# The feasible solution for a LPP is shown in fig.12.12.Let $Z=3x-4y$ be the objective function.Minimum of $Z$ occurs at

> $(A)(0,0) \quad (B)\; (0,8)\quad (C)\;(5,0) \quad (d)\;(4,10)$

Toolbox:
• Let $R$ be the feasible region for a linear programming problem and let $z=ax+by$ be the objective function.When $z$ has an optimum value (maximum or minimum),where variables $x$ and $y$ are subject to constraints described by linear inequalities,this optimum value must occur at a corner point of the feasible region.

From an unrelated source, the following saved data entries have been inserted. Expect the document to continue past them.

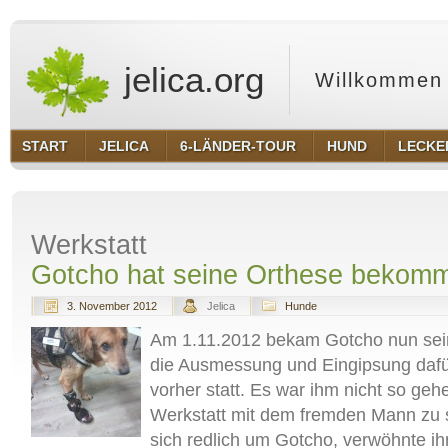
jelica.org
Willkommen 
START
JELICA
6-LÄNDER-TOUR
HUND
LECKE
Werkstatt
Gotcho hat seine Orthese bekom
3. November 2012
Jelica
Hunde
Am 1.11.2012 bekam Gotcho nun sei
die Ausmessung und Eingipsung daf
vorher statt. Es war ihm nicht so gehe
Werkstatt mit dem fremden Mann zu 
sich redlich um Gotcho, verwöhnte ih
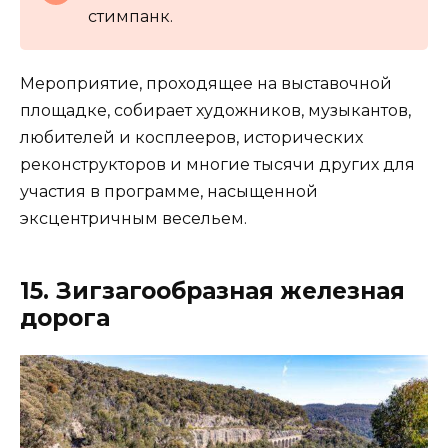
стимпанк.
Мероприятие, проходящее на выставочной
площадке, собирает художников, музыкантов,
любителей и косплееров, исторических
реконструкторов и многие тысячи других для
участия в программе, насыщенной
эксцентричным весельем.
15. Зигзагообразная железная
дорога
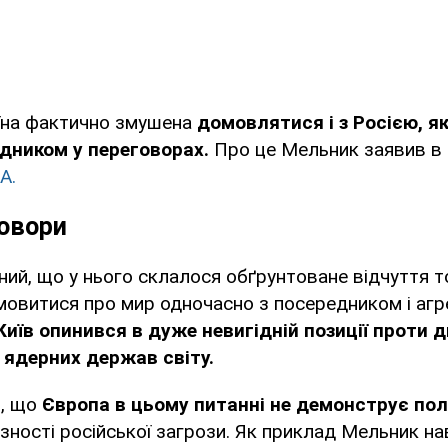
їна фактично змушена
домовлятися і з Росією, як 
дником у переговорах.
Про це Мельник заявив в
A.
говори
ий, що у нього склалося обґрунтоване відчуття т
мовитися про мир одночасно з посередником і агр
Київ опинився в дуже невигідній позиції проти 
ядерних держав світу.
в, що
Європа в цьому питанні не демонструє пол
зності російської загрози. Як приклад Мельник на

• If R is bounded then the objective function Z has both a maximum and minimum value on R and each of these occur at corner points of R
Step 1:
The objective function is $Z=3x-4y$
The corner points are $(0,0),(5,0),(6,5),(4,10),(0,8)$
For the points $(x,y)$ the objective function subject to $Z=3x-4y$
Step 2:
At $(0,0)$ the objective function $Z=3x-4y\Rightarrow Z=0$
At $(5,0)$ the objective function $Z=3x-4y\Rightarrow 3\times 5-4\times 0=15$
At $(6,5)$ the objective function $Z=3x-4y\Rightarrow 3\times 6-4\times 5=-2$
At $(6,8)$ the objective function $Z=3x-4y\Rightarrow 3\times 6-4\times 8=-14$
At $(4,10)$ the objective function $Z=3x-4y\Rightarrow 3\times 4-4\times 10=-28$
At $(0,8)$ the objective function $Z=3x-4y\Rightarrow 3\times 0-4\times 8=-32$
Step 3:
The minimum $Z$ occurs at $(0,8)$ which is $-32$
Hence the correct option is $B$